12-Minute Memoir: Blogging & Social Media


*This is part of a post series where I set my timer for 12 minutes and write about a specific word or phrase. See all the posts here.

Focus on the people who are here, not the people who aren’t.

My mom has said this countless times about parties and events where you invite a lot of people and then only a handful show up. Or maybe a lot of people did show up, but there were one or two “key” people who didn’t.

It’s easy to focus on who isn’t there and forget about all the people who are. I feel like blogging and social media is kind of like that too sometimes. I’ve been blogging and active on social media long enough that after a while I have started to see the same people around, commenting on my blog and other blogs and sharing posts written by other bloggers. The internet is large and yet smaller than you’d think sometimes. Not everyone comments on every blog post or every Instagram post, and comments in general seem to have gone down over the past year or so. It takes time to type a comment, especially something that is more than “Great post!” and especially if you are reading on your phone, which so many people are these days (including me a lot of the time!).

It can be really, really easy to focus on who isn’t commenting or who isn’t reading or “liking” instead of focusing on who is. I know for me, sometimes I see a comment on another blog and think, “Well clearly X is reading and commenting on blogs, so why has she stopped commenting on mine?” Or I see one blogger share another blogger’s post in a weekly link roundup and think, “She sure likes that blogger, but I write about the same types of things. Why doesn’t she like my posts?” Then the spiral begins into wondering what you’re doing wrong, why other people don’t like you or what you possibly might have written to make them upset and unfollow. Are you not funny enough? Are your pictures not pretty enough? Are your posts not interesting enough?

== == ==

- **WORK REQUIRED**: Transcribe, word for word, the stretch of the blogging post above that starts with the words containing "It can be really, really" and finishes with "not interesting enough?".

- **INFORMATION PROVIDED**:
== == ==

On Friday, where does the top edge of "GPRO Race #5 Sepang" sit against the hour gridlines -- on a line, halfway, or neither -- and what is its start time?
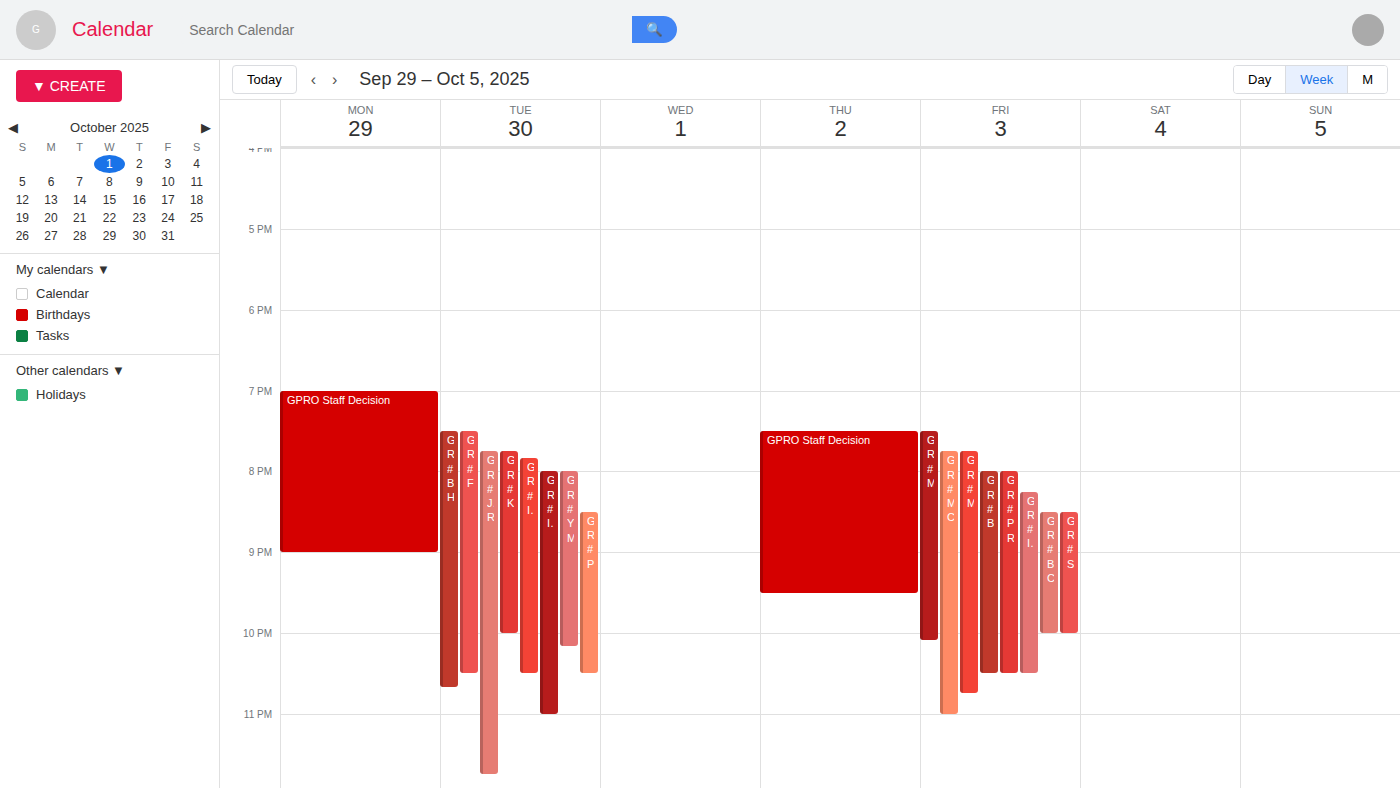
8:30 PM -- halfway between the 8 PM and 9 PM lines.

== == ==

- **RESPONSE TO THIS TASK**:
It can be really, really easy to focus on who isn’t commenting or who isn’t reading or “liking” instead of focusing on who is. I know for me, sometimes I see a comment on another blog and think, “Well clearly X is reading and commenting on blogs, so why has she stopped commenting on mine?” Or I see one blogger share another blogger’s post in a weekly link roundup and think, “She sure likes that blogger, but I write about the same types of things. Why doesn’t she like my posts?” Then the spiral begins into wondering what you’re doing wrong, why other people don’t like you or what you possibly might have written to make them upset and unfollow. Are you not funny enough? Are your pictures not pretty enough? Are your posts not interesting enough?